Фокину всегда нравились узкие женские плечи...
 
* * *
 
   Афанасий говорил Полине правду.
   И в то же самое время он многого недоговаривал.    Фокин сказал о том, что он и Свиридов в самом деле являлись бывшими офицерами секретнейшего спецотдела ГРУ под звучным наименованием «Капелла». И о том, что ныне Владимир Свиридов пребывал в отставке и пробавлялся случайными заработками.
   Он упоминал о том, что Илья, работающий в сфере модельного бизнеса, иногда привлекал к этому своего брата, обладающего идеальной фигурой, хотя Владимир был слишком ленив, чтобы закрепиться на определенном поприще и терпеливо, кропотливо и упорно взбираться по карьерной лестнице, обеспечить себе солидный счет в банке, спокойное и безбедное житье на закате лет и снискать всеобщие почет и уважение.
   Но Фокин не сказал, что у его друга было свое поприще, свой род занятий.
   Потому как этот самый род занятий Свиридова характеризовался одним выразительным и все более народным словом – «киллер».
   Причем киллер высочайшего класса, работающий только по особым заказам.
   А отчего бы ему, этому классу, не быть высоким после обучения в высшей школе ГРУ Генштаба и последующей многолетней учебы, стажировки и работы в уже упоминавшемся элитном отделе Главного разведывательного управления под красивым музыкальным названием «Капелла».
   «Музыканты», разучивающие «романсы» в этом отделе под руководством опытнейшего «дирижера», матерого волка внешней разведки полковника Платонова, считались самыми совершенными и непревзойденными убийцами на территории всего бывшего Союза. Четырнадцать человек, четырнадцать офицеров ГРУ в звании от лейтенанта до капитана.
   Государственные киллеры.
   Они выполняли заказы государственных спецслужб до расформирования отдела «Капелла» в 1993 году в связи с реформированием силовых структур России и невозможностью дальнейшего финансирования этой элитной группы офицеров, обходившихся ох как недешево. После этого экс-капелловцы в полном составе направились в Чечню, где выполняли специальные поручения диверсионного плана.
   Надо отметить, не без успеха, в отличие от общей картины событий на чеченском фронте.
   После ранения Свиридов оставил военную службу, но ненадолго. Обстоятельства сложились так, что он вынужден был продолжать зарабатывать себе на жизнь кровью и смертью других людей.
   Смерть не желала отпускать своего верного и безотказного служителя.
Но неверным будет утверждать, что после многих лет Владимир превратился в некое живое подобие терминатора, косящее все на своем пути и несущее ужас и гибель.

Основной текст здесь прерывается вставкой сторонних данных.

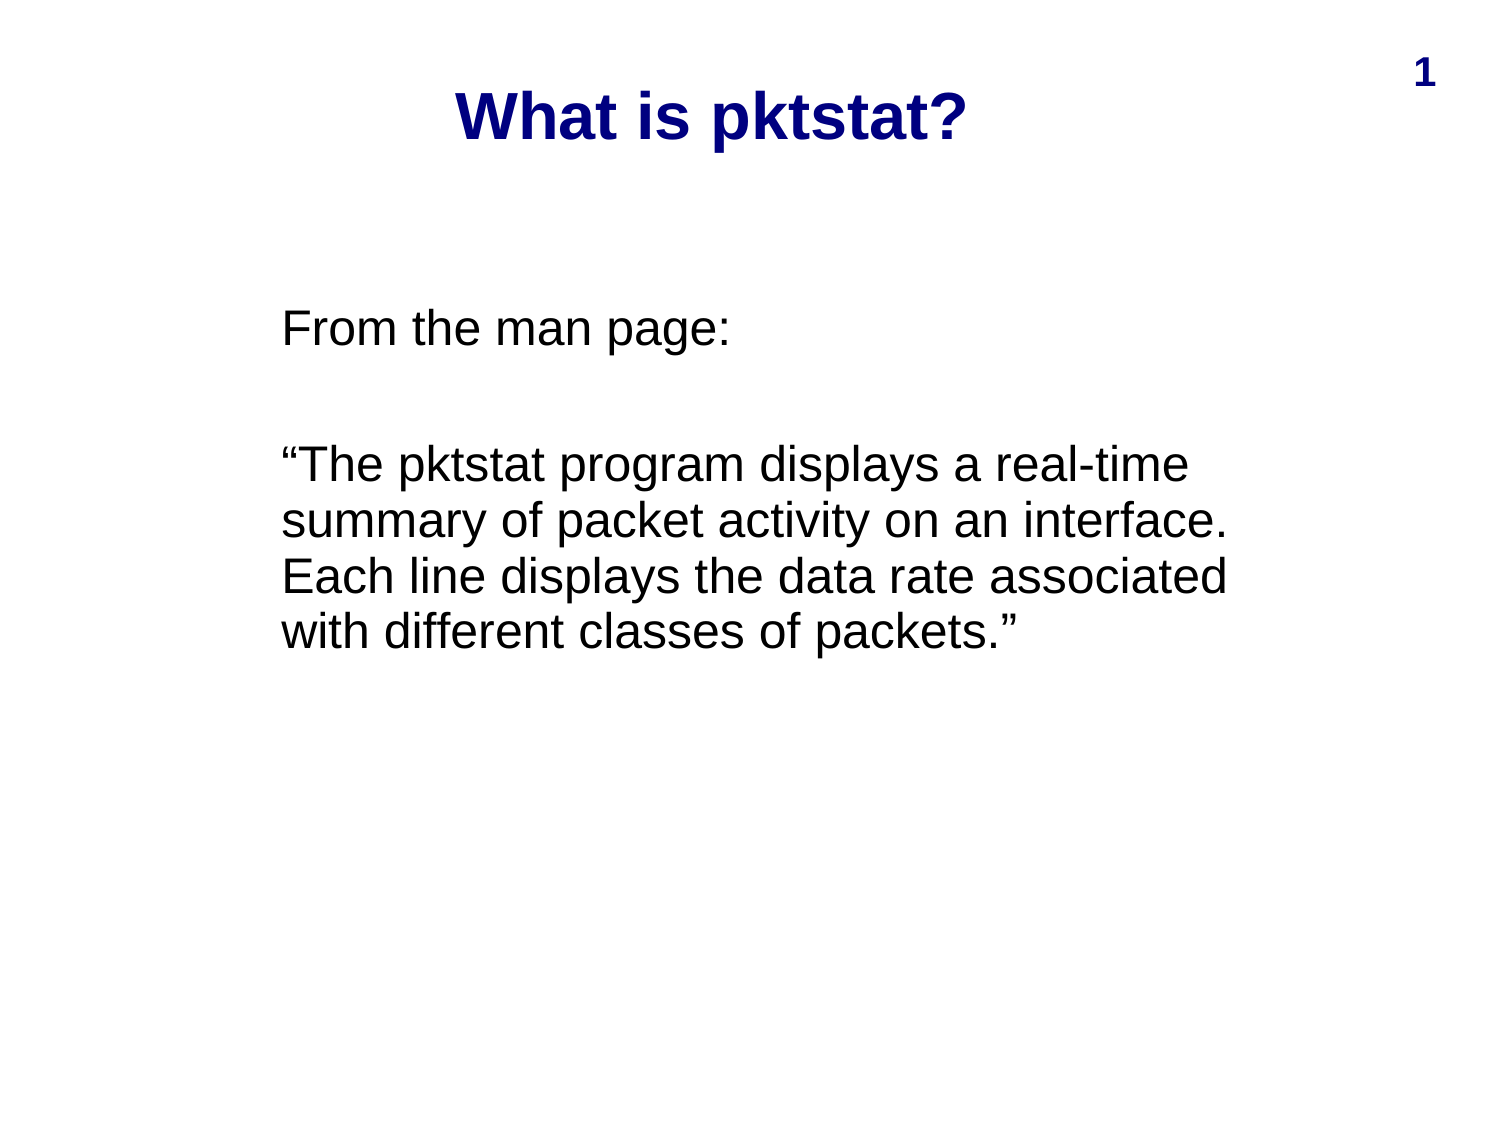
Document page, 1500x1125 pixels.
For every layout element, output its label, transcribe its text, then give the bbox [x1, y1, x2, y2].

list From the man page: “The pktstat program displays a real-time summary of packet activity on an interface. Each line displays the data rate associated with different classes of packets.” [225, 299, 1315, 728]
title What is pktstat? [412, 45, 1013, 188]
text_box 1 [1387, 37, 1463, 103]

Очень красноречиво по этому поводу выражался его старый друг Афанасий Фокин, ныне принявший сан и служащий литургии в соборе (он чистосердечно полагал, что это может искупить грехи его бурной и кровавой молодости). Он частенько называл Свиридова не иначе, как Робин Гудом. Правда, без привнесения той мессианско-освободительской наивности, которыми в контексте современности окутана личность легендарного шотландца, героя сотен баллад.
   В свою очередь Владимир именовал Фокина братом Туком – монахом-забулдыгой, постоянным спутником Робин Гуда. Надо сказать, что Афанасий, принявший в связи с возведением в сан имя отца Велимира, куда больше смахивал на Тука, чем Свиридов на Робина.
 
* * *
 
   В тот момент, когда Афанасий произносил свою заключительную фразу – про гипотетическую необычность анатомии Свиридова, в частности его мочеполовой системы (это про «мужика с двумя херами»), – в комнату вошли одновременно Илья в приличных брюках и рубашке и Владимир с подносом, на котором стояли бутылка водки «Кристалл», бутылка джин-тоника, ваза со льдом, пакет яблочного сока и ваза с апельсинами и грушами.

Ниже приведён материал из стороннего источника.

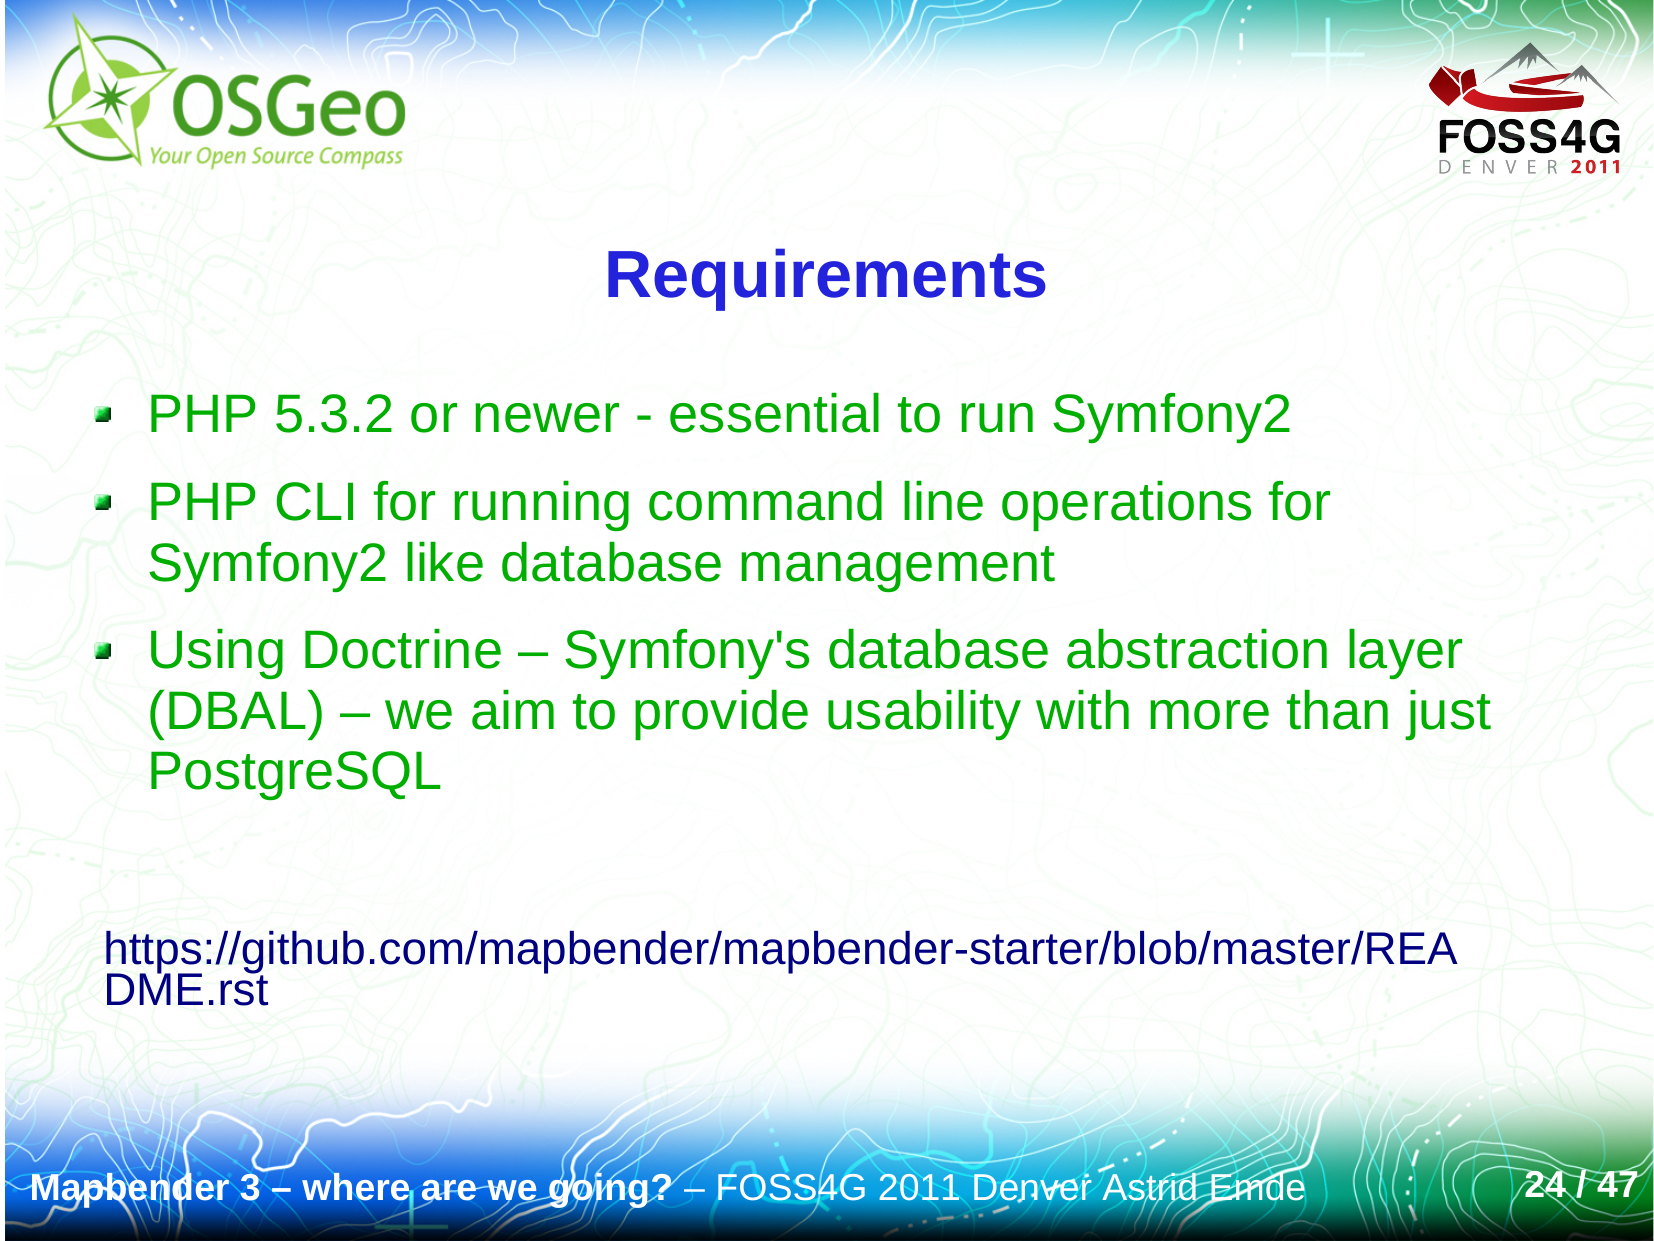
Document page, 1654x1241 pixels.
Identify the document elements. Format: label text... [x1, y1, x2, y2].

title Requirements [82, 200, 1571, 349]
list PHP 5.3.2 or newer - essential to run Symfony2 PHP CLI for running command line operations for Symfony2 like database management Using Doctrine – Symfony's database abstraction layer (DBAL) – we aim to provide usability with more than just PostgreSQL [76, 383, 1565, 1203]
text_box https://github.com/mapbender/mapbender-starter/blob/master/README.rst [88, 915, 1477, 988]
picture [5, 0, 1654, 1241]
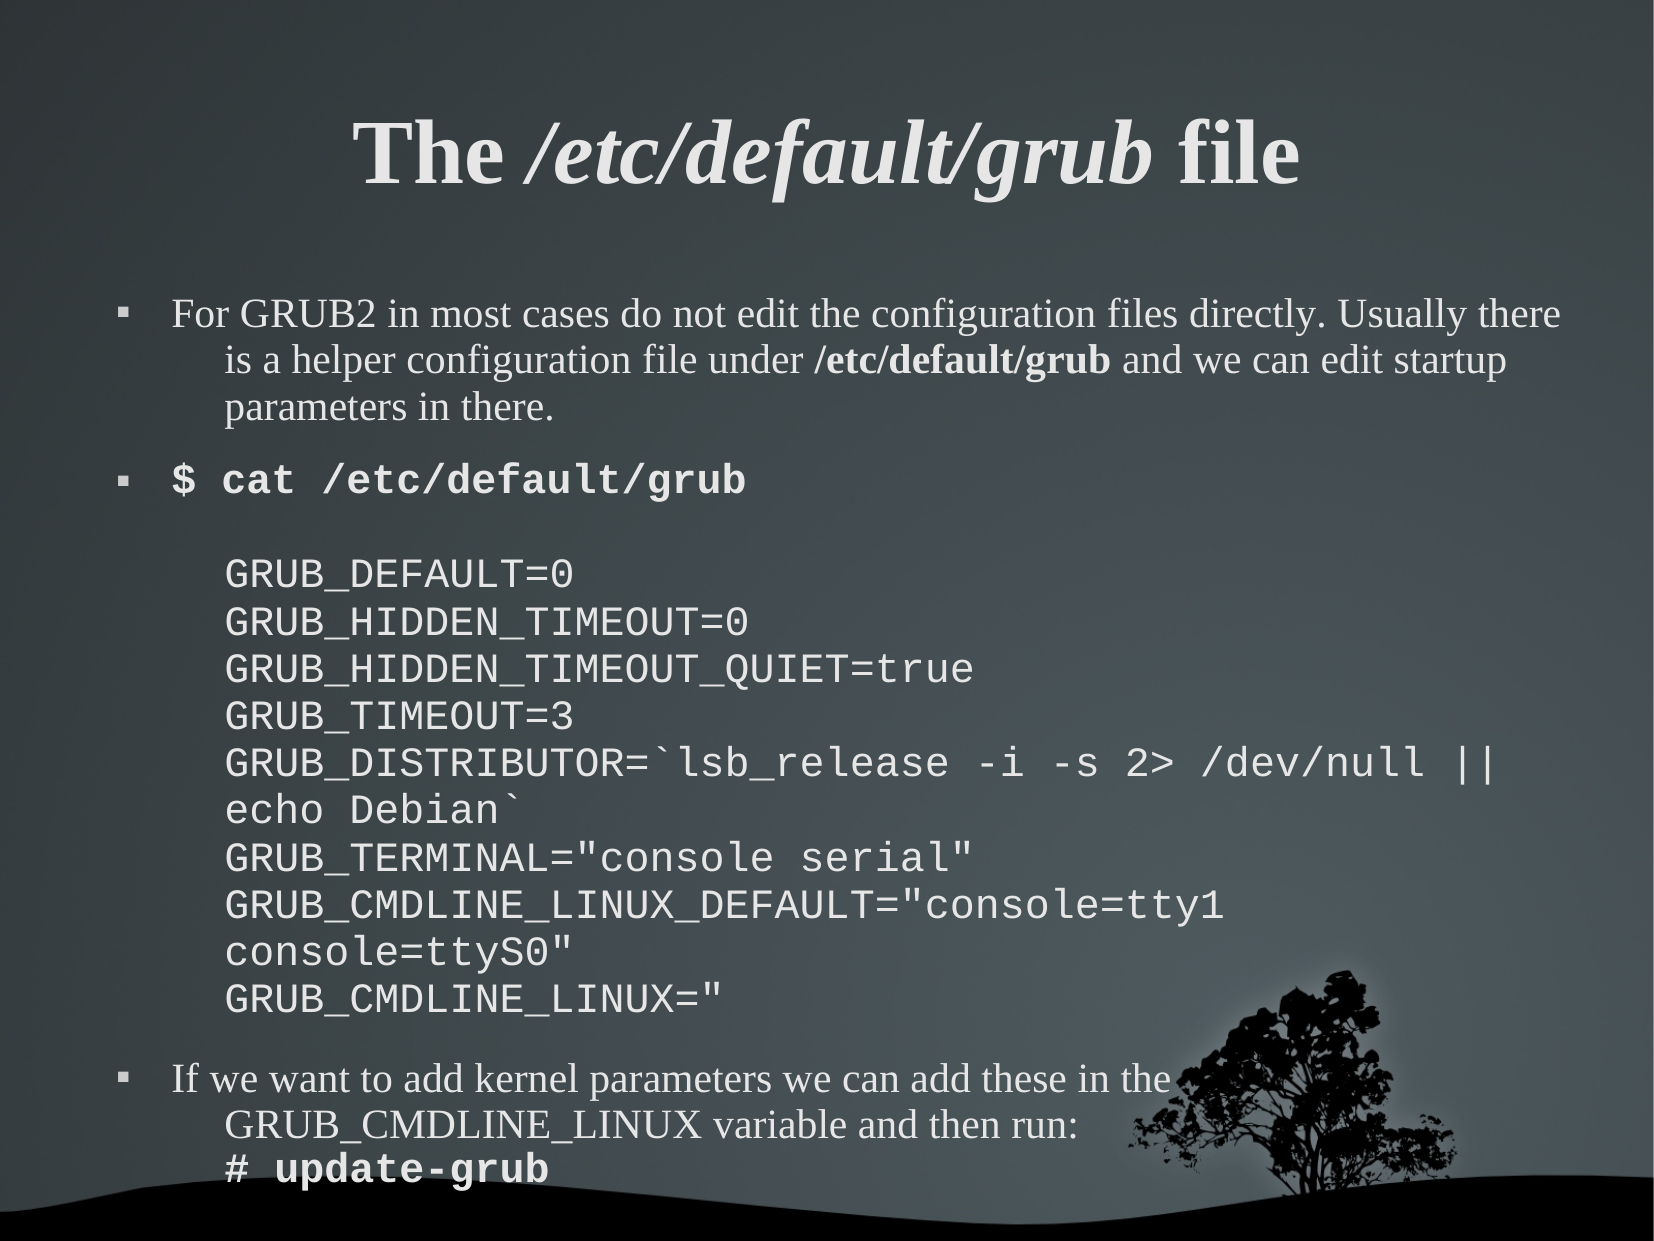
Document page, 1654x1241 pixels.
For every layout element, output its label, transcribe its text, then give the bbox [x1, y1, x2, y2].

   – Сойдет? – спросил он, ставя поднос на столик.    – Сойдет, – ухмыльнулся Фокин. – Наливай, Володька. За встречу.
   Пока Владимир наливал, Илья усиленно пялился на Полину. При этом он, как весьма прожженный женолюб – несмотря на свои двадцать три года, – смотрел сквозь приспущенные ресницы, что делало его взгляды почти незаметными.
   Та в самом деле была красива, несмотря на то что ее черты нельзя было назвать классическими, но вот глаза... Большие, необычного разреза, чуть раскосые, эти глаза были словно подернуты мутноватой зеленой дымкой – как два омута спокойной и холодной воды, в которых за налетом ряски таится притягательная, жуткая, слепая бездна. И если она открывается, то не отпускает уже никогда.
   Опасные глаза.
   Женщин с подобной внешностью и глазами, словно подернутыми влажной пеленой, обычно называют довольно пошло – роковыми.
   Впрочем, во внешности «роковой» спутницы Фокина не глаза интересовали Илюху. Его взгляд довольно откровенно блуждал по ее высокой груди, обтянутой тонкой блузкой, и длинным ногам в узкой, выше колен, юбке.
   «Да, – рассуждал про себя Илья, – этот Фокин всегда умел выбирать настоящих самок».
   Поговорив несколько минут о несущественных вещах, вспомнив мелочи, обсуждение которых всегда предшествует важным разговорам, Афанасий предложил тост за дружбу, а потом, почесав за ухом, произнес:
   – Вообще, Владимир, мы приехали к тебе не просто так.
   – Да я уж понял, – негромко отозвался Свиридов. – Ну, говори, что у тебя там.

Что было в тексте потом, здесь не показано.